Low blood pressure is known as Hypotension. It occurs when blood pressure during and after each heartbeat is much lower than usual. This isn't good because the heart, brain, and other parts of the body do not get enough blood. Normal blood pressures fall in the range of 90/60 millimeters of mercury (mm Hg) to 130/80 mm Hg. A significant drop can be even as little as 20 mm Hg but it can cause problems for some people.

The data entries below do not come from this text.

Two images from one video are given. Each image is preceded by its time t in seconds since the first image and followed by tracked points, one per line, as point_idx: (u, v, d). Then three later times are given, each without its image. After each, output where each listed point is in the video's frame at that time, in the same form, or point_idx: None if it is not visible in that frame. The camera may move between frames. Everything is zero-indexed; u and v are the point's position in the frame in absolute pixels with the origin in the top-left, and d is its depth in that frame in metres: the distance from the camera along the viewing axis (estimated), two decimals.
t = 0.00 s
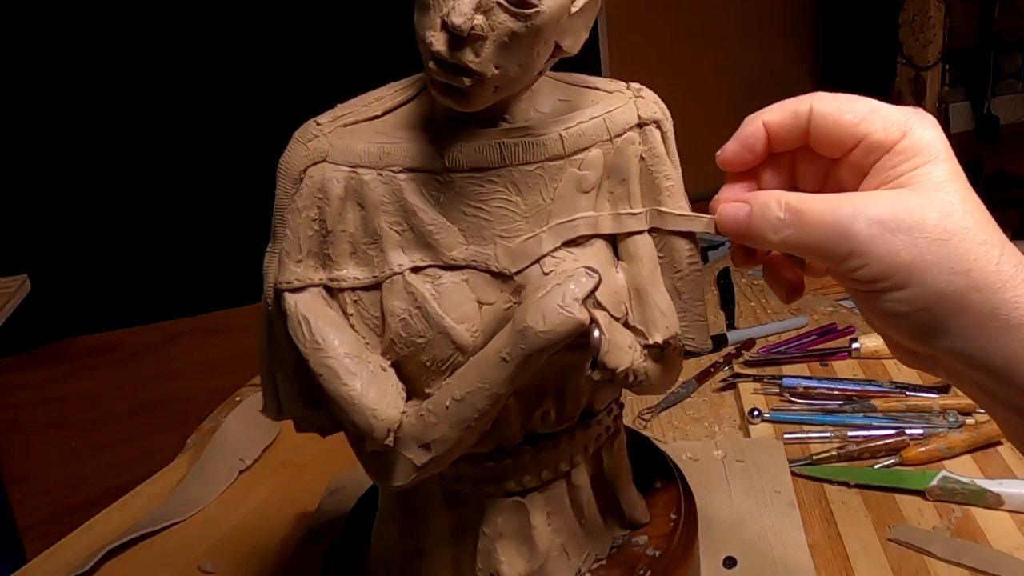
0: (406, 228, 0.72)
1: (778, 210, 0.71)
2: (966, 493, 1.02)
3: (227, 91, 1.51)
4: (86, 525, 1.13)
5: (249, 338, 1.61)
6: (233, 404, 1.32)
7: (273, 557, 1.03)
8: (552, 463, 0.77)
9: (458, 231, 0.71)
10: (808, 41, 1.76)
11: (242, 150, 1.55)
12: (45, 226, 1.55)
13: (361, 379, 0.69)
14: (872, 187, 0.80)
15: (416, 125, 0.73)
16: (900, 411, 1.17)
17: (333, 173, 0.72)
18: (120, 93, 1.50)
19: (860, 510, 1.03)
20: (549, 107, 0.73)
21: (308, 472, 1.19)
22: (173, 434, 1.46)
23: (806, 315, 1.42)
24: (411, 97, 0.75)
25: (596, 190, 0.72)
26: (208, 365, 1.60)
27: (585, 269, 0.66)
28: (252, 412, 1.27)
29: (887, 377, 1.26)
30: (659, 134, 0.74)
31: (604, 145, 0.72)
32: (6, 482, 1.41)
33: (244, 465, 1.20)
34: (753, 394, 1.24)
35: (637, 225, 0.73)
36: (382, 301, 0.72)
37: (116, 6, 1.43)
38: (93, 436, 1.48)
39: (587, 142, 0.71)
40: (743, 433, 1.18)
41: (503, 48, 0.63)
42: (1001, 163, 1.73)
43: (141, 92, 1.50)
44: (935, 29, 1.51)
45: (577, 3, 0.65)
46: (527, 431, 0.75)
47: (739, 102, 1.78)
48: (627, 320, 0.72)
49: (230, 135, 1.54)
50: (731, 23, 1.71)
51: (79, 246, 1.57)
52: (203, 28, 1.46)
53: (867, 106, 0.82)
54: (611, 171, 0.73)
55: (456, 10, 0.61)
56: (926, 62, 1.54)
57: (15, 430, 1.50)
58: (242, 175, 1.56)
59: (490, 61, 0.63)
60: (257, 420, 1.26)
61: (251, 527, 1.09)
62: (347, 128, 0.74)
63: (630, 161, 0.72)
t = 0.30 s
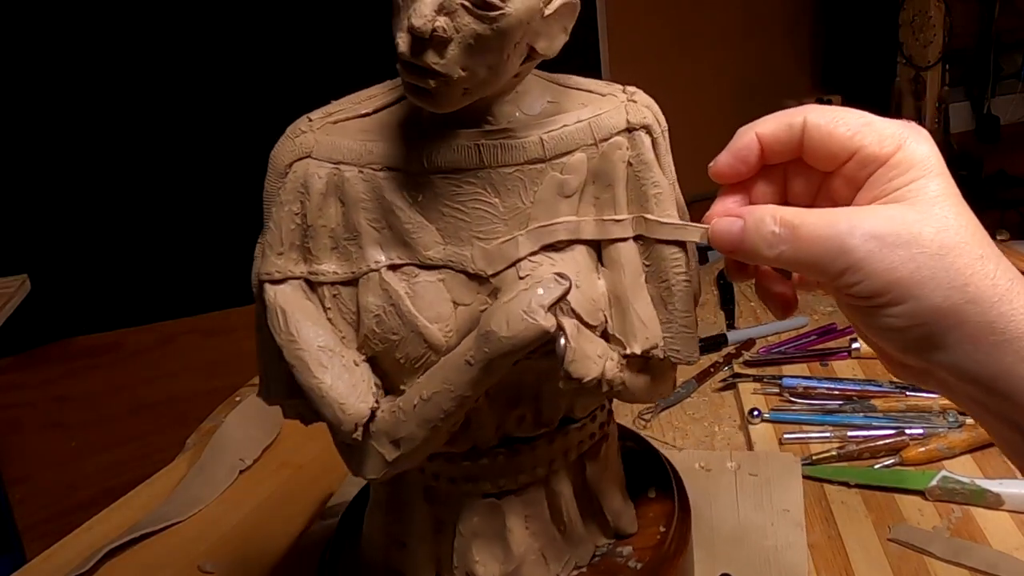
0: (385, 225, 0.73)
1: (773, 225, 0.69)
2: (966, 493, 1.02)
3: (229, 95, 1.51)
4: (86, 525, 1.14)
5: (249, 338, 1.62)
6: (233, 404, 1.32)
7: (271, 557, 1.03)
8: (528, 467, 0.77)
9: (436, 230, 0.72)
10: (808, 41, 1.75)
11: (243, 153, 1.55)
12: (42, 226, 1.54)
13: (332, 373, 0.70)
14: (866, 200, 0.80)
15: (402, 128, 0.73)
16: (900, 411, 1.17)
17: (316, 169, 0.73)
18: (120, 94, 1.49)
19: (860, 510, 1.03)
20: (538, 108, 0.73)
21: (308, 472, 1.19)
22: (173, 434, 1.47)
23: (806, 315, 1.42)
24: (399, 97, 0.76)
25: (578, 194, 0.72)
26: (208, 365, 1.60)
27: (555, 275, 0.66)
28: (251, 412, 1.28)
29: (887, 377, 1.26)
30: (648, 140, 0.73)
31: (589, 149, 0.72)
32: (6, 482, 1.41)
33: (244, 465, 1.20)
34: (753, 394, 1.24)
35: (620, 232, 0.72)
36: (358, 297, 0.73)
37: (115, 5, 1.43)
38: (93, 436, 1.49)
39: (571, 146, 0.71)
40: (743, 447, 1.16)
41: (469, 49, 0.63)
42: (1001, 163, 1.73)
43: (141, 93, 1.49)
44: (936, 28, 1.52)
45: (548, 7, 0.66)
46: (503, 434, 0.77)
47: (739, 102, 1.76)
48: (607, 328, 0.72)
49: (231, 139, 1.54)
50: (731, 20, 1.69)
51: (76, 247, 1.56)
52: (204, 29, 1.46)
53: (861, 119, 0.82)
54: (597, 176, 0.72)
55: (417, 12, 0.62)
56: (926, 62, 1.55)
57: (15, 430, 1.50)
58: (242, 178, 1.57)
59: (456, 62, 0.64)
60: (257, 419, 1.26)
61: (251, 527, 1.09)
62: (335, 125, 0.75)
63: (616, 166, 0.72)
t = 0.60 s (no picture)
0: (365, 222, 0.74)
1: (763, 232, 0.70)
2: (966, 493, 1.02)
3: (216, 93, 1.50)
4: (86, 525, 1.14)
5: (249, 338, 1.62)
6: (234, 404, 1.33)
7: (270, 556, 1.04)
8: (504, 468, 0.78)
9: (415, 228, 0.73)
10: (808, 41, 1.74)
11: (235, 152, 1.54)
12: (38, 226, 1.54)
13: (306, 364, 0.72)
14: (859, 206, 0.80)
15: (388, 129, 0.75)
16: (899, 411, 1.18)
17: (302, 164, 0.76)
18: (111, 94, 1.49)
19: (860, 510, 1.04)
20: (527, 110, 0.74)
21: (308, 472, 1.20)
22: (173, 434, 1.47)
23: (806, 316, 1.42)
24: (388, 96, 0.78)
25: (558, 199, 0.72)
26: (208, 365, 1.61)
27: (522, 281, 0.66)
28: (251, 412, 1.28)
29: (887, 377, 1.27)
30: (634, 146, 0.73)
31: (571, 153, 0.72)
32: (6, 482, 1.42)
33: (243, 465, 1.21)
34: (753, 394, 1.24)
35: (602, 239, 0.72)
36: (338, 292, 0.75)
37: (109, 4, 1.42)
38: (93, 435, 1.49)
39: (552, 150, 0.72)
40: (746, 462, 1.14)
41: (434, 51, 0.64)
42: (1002, 163, 1.74)
43: (133, 93, 1.49)
44: (935, 29, 1.52)
45: (518, 9, 0.66)
46: (478, 436, 0.77)
47: (739, 101, 1.75)
48: (583, 335, 0.73)
49: (221, 140, 1.54)
50: (730, 17, 1.68)
51: (70, 247, 1.56)
52: (192, 27, 1.45)
53: (853, 122, 0.82)
54: (579, 181, 0.73)
55: (379, 14, 0.64)
56: (926, 62, 1.54)
57: (15, 430, 1.51)
58: (236, 178, 1.57)
59: (421, 64, 0.64)
60: (258, 419, 1.27)
61: (251, 527, 1.10)
62: (326, 121, 0.78)
63: (599, 171, 0.72)
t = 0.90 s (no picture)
0: (348, 217, 0.76)
1: (747, 244, 0.71)
2: (966, 493, 1.03)
3: (217, 95, 1.46)
4: (86, 525, 1.15)
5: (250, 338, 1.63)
6: (233, 404, 1.33)
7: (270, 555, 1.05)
8: (476, 469, 0.79)
9: (395, 226, 0.75)
10: (808, 41, 1.72)
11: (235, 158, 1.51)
12: (37, 227, 1.53)
13: (285, 353, 0.75)
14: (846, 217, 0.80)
15: (373, 128, 0.76)
16: (900, 411, 1.18)
17: (292, 158, 0.78)
18: (113, 93, 1.45)
19: (860, 510, 1.04)
20: (512, 113, 0.75)
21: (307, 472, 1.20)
22: (173, 434, 1.48)
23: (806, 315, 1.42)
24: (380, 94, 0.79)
25: (535, 203, 0.73)
26: (209, 365, 1.61)
27: (487, 285, 0.67)
28: (252, 412, 1.29)
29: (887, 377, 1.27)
30: (616, 153, 0.73)
31: (550, 157, 0.73)
32: (6, 482, 1.43)
33: (243, 465, 1.22)
34: (754, 394, 1.24)
35: (579, 246, 0.72)
36: (321, 284, 0.77)
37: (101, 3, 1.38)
38: (93, 436, 1.50)
39: (530, 154, 0.73)
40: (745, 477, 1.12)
41: (397, 52, 0.66)
42: (1002, 163, 1.74)
43: (134, 92, 1.45)
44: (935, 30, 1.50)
45: (485, 11, 0.67)
46: (453, 435, 0.78)
47: (737, 102, 1.73)
48: (556, 342, 0.74)
49: (223, 140, 1.49)
50: (732, 16, 1.66)
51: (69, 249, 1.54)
52: (190, 26, 1.40)
53: (841, 132, 0.82)
54: (559, 186, 0.73)
55: (341, 16, 0.66)
56: (926, 62, 1.54)
57: (16, 430, 1.52)
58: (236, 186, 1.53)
59: (385, 65, 0.66)
60: (258, 419, 1.28)
61: (250, 527, 1.11)
62: (321, 117, 0.80)
63: (577, 177, 0.72)
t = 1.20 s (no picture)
0: (345, 216, 0.76)
1: (731, 250, 0.70)
2: (966, 493, 1.03)
3: (215, 95, 1.46)
4: (86, 524, 1.15)
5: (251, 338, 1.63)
6: (233, 404, 1.33)
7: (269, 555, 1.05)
8: (472, 468, 0.79)
9: (392, 225, 0.75)
10: (808, 41, 1.71)
11: (235, 158, 1.50)
12: (37, 226, 1.52)
13: (282, 352, 0.75)
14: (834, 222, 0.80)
15: (370, 128, 0.76)
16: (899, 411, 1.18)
17: (291, 157, 0.78)
18: (112, 93, 1.45)
19: (860, 510, 1.04)
20: (509, 113, 0.75)
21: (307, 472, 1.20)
22: (173, 434, 1.49)
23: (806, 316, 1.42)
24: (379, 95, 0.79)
25: (532, 204, 0.73)
26: (209, 365, 1.62)
27: (482, 286, 0.67)
28: (252, 412, 1.29)
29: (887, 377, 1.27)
30: (613, 153, 0.72)
31: (547, 158, 0.73)
32: (6, 482, 1.43)
33: (243, 465, 1.22)
34: (753, 394, 1.24)
35: (575, 247, 0.73)
36: (319, 284, 0.77)
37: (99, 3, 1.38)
38: (94, 435, 1.50)
39: (526, 154, 0.73)
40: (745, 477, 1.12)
41: (392, 52, 0.66)
42: (1002, 163, 1.75)
43: (133, 92, 1.45)
44: (935, 30, 1.51)
45: (481, 12, 0.67)
46: (449, 435, 0.78)
47: (737, 102, 1.73)
48: (551, 343, 0.73)
49: (220, 142, 1.49)
50: (732, 16, 1.65)
51: (69, 248, 1.54)
52: (189, 25, 1.40)
53: (827, 137, 0.82)
54: (556, 186, 0.73)
55: (336, 16, 0.66)
56: (926, 62, 1.55)
57: (16, 430, 1.52)
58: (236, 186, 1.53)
59: (380, 64, 0.66)
60: (258, 419, 1.28)
61: (249, 526, 1.11)
62: (321, 116, 0.80)
63: (574, 178, 0.72)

Low blood pressure is commonly caused by drugs such as alcohol, anti-anxiety medications, certain antidepressants, diuretics, heart medicines, such as those used to treat high blood pressure and coronary heart disease, medications used for surgery and painkillers.
Low blood pressure can usually be treated with success. If you have shown signs of low blood pressure, you may need treatment. Treatment depends on the cause of your low blood pressure. Severe hypotension caused by shock is a medical emergency. You may be given blood through a needle (IV), medicines to increase blood pressure and improve heart strength, and other medicines, such as antibiotics. For low blood pressure caused by medicines (orthostatic hypotension), your doctor may change the dose or change it to a totally different drug. Don't stop taking your medicine unless told by your doctor. Other treatments for orthostatic hypotension include increasing fluids to treat dehydration or wearing elastic hose to boost blood pressure in the lower part of the body.